Eksepsi Irjen Napoleon Bonaparte Ditolak, Majelis Hakim Akan Hadirkan M Kece Sebagai Saksi

Spread the love

Jakarta – Pengadilan Negeri Jakarta Selatan (PN Jaksel) menolak kekebalan terdakwa dalam kasus penyerangan terhadap Inspektur Paul Napoleon Bonaparte v. M. Casey.

Hakim Jumianto “menolak sama sekali eksepsi atau keberatan pembela terhadap persidangan” dalam sidang pembacaan putusan sementara di Pengadilan Negeri Jakarta Selatan di Jalan Ampera, Jakarta Selatan, Kamis (12/5/2022), kata Hakim Jumianto. link slot online 2022

Karena itu, kasus penguntitan terhadap Emkisy terus berlanjut di pusat penahanan Unit Investigasi Kejahatan Paris.

“Kedua, JPU memerintahkan agar kasus tersebut dilanjutkan atas nama terdakwa Napoleon Bonaparte,” lanjut Gomianto.

Juri menjelaskan alasan penolakan keberatan atau nota eksklusi dalam kasus tergugat terhadap Kapten Napoleon Bonaparte M. Casey.

Alasannya, kami memutuskan untuk menolaknya karena pengecualian itu tidak berdasarkan undang-undang.

Menurut Gumianto, ketiga surat tersebut tidak meniadakan syarat formil dan materiil dari penuntutan.

M Kece akan hadir.

Hakim Ketua Jumianto telah memerintahkan agar M. Casey, saksi korban, dihadirkan ke kejaksaan dalam persidangan mendatang.
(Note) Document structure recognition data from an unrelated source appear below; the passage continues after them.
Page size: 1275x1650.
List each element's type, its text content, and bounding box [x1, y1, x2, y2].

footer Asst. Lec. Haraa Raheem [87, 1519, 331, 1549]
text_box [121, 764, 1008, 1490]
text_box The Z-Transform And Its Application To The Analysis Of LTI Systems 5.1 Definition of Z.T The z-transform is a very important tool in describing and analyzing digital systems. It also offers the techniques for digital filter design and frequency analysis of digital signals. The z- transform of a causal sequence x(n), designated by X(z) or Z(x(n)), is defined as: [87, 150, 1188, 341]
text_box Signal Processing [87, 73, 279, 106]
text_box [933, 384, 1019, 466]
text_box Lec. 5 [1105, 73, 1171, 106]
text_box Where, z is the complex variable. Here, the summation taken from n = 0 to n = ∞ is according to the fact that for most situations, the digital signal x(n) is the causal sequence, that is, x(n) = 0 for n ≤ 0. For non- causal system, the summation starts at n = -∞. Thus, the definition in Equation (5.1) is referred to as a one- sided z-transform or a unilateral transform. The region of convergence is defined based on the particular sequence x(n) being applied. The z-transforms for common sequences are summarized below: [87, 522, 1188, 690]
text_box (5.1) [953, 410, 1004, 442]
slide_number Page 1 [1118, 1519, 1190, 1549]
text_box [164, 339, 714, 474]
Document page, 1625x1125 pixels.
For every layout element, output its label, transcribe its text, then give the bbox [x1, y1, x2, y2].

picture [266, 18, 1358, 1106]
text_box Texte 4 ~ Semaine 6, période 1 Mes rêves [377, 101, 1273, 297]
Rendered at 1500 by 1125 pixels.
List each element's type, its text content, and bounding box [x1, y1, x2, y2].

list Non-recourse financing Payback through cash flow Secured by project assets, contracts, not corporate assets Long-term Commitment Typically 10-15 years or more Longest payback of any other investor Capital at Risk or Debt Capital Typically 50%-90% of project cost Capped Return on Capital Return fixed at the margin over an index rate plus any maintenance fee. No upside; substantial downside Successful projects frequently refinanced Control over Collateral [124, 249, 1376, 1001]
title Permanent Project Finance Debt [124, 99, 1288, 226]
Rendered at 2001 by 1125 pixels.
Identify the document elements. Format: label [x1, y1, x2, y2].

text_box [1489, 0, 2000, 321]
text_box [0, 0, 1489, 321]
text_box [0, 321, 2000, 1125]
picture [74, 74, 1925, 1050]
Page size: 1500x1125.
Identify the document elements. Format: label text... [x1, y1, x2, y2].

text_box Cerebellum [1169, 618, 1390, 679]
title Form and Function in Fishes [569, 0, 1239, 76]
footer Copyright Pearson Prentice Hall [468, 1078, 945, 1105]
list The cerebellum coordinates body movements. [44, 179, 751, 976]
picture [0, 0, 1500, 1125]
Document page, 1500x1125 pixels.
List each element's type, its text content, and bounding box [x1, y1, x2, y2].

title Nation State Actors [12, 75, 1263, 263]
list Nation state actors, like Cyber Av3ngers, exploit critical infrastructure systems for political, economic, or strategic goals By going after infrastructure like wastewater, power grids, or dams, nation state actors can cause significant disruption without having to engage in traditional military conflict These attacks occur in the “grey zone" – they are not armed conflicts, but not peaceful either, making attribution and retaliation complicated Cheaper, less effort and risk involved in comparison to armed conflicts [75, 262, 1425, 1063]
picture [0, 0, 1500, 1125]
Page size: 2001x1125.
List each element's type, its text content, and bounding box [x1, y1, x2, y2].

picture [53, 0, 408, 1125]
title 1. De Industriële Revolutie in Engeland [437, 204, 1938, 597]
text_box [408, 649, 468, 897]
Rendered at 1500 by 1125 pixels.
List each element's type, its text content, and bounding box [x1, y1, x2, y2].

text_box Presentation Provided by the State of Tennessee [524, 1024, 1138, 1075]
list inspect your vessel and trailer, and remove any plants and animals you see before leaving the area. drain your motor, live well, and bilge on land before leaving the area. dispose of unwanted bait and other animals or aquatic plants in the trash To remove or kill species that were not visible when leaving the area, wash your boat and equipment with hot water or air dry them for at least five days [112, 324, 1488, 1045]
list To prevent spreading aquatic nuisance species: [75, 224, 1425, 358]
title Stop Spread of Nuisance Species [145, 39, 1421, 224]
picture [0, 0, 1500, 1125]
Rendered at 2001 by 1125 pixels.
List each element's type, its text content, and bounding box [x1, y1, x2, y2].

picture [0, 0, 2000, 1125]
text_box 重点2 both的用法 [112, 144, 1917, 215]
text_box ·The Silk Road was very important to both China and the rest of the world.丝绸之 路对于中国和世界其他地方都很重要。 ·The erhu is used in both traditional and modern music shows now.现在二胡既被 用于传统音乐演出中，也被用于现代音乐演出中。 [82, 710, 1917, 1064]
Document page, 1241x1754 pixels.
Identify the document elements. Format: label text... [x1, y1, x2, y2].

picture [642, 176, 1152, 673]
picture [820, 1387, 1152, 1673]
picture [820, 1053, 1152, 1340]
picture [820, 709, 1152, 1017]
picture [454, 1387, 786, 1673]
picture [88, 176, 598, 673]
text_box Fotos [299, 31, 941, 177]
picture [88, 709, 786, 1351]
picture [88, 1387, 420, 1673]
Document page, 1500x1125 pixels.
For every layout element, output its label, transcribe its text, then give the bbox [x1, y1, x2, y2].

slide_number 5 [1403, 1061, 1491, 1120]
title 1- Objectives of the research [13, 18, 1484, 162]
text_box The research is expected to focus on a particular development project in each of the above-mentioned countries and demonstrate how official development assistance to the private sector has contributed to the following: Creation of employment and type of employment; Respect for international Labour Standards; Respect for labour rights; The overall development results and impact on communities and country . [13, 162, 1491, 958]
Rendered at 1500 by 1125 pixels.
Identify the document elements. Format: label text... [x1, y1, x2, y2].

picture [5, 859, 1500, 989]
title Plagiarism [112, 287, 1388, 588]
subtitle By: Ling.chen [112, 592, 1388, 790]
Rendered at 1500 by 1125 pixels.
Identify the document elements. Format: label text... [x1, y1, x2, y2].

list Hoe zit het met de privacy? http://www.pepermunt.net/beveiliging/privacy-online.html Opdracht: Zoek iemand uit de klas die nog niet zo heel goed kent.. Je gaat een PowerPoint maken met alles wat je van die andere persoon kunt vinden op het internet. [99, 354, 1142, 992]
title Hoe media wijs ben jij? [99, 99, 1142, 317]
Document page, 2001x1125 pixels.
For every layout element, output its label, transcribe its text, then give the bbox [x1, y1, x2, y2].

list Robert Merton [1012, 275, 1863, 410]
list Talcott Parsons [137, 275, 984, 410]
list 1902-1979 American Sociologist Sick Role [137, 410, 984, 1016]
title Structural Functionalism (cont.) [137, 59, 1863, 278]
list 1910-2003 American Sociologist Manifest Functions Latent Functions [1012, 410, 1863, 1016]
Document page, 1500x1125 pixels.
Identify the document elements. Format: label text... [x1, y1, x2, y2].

Di Mahkamah Agung PN Jakarta Selatan, Hakim Dgwiamto mengatakan, “Demi pembuktian, hakim meminta jaksa menghadirkan saksi korban. Ya, prioritas harus diberikan berdasarkan ketentuan prosedural. .” Kamis (5 Desember 2022).

Djumianto mengatakan M. Casey akan dimintai keterangan lagi dalam persidangan pada Kamis (19 Mei 2022).

Sebelumnya, Kamis (21/2/2022), Pengadilan Negeri Namjakarta menggelar sidang lanjutan atas dakwaan kekerasan dan penganiayaan terhadap YouTuber M Kece dengan terdakwa, Inspektur Jenderal Polisi Napoleon Bonaparte.

Jogo Puruantoro, pengacara Kapolri Napoleon Bonaparte, mengatakan sidang terhadap kliennya harus dihentikan.

Gogo mengatakan bahwa baik terdakwa Napoleon Bonaparte dan korban MC Casey membawa perdamaian dalam kasus ini.

“Intinya ada perdamaian di antara kedua belah pihak,” kata Cao Cao setelah menerima konfirmasi dari media pada Rabu malam, 5 November 2022. Oleh karena itu, masalah ini tidak perlu dilanjutkan.

Namun, jika juri berbeda pendapat, seperti kata Gogo, mereka bisa memutuskan nasib kasus Napoleon dengan mengutamakan hati nurani.

Secara khusus, dalam hal ini, Napoleon mengatakan bahwa Juju sudah meminta maaf kepada M Kece.

Seorang juru bicara Gogo mengatakan, “Saya berharap hakim akan membuat keputusan yang adil berdasarkan hati nurani dalam keputusan arbitrase besok.”

catatan keberatan

Napoleon membantah dakwaan Jaksa Penuntut Umum (JPU) yang menyebut Muhammad Kosman, sapaan akrab M. Case, melakukan aksi kekerasan bersama saat sedang bermasalah di unit kepolisian.

Bantahan Napoleon termasuk dalam eksepsi yang dibacakan kuasa hukumnya Erman Omar dalam sidang yang digelar di Pengadilan Negeri Jakarta Selatan, Kamis (4 Juli 2022).

“Hanya Inspektur Paul Napoleon Bonaparte yang melukis wajah Muhammad Cosman dengan bale feses atau kotoran,” kata Erman di persidangan.

Oleh karena itu, ia menilai tindakan Napoleon terhadap M. Cayce tidak sesuai dengan unsur kekerasan menurut ketentuan yang diatribusikan kepadanya, yaitu pasal 170(2)1 KUHP.

Leave a Reply

Your email address will not be published.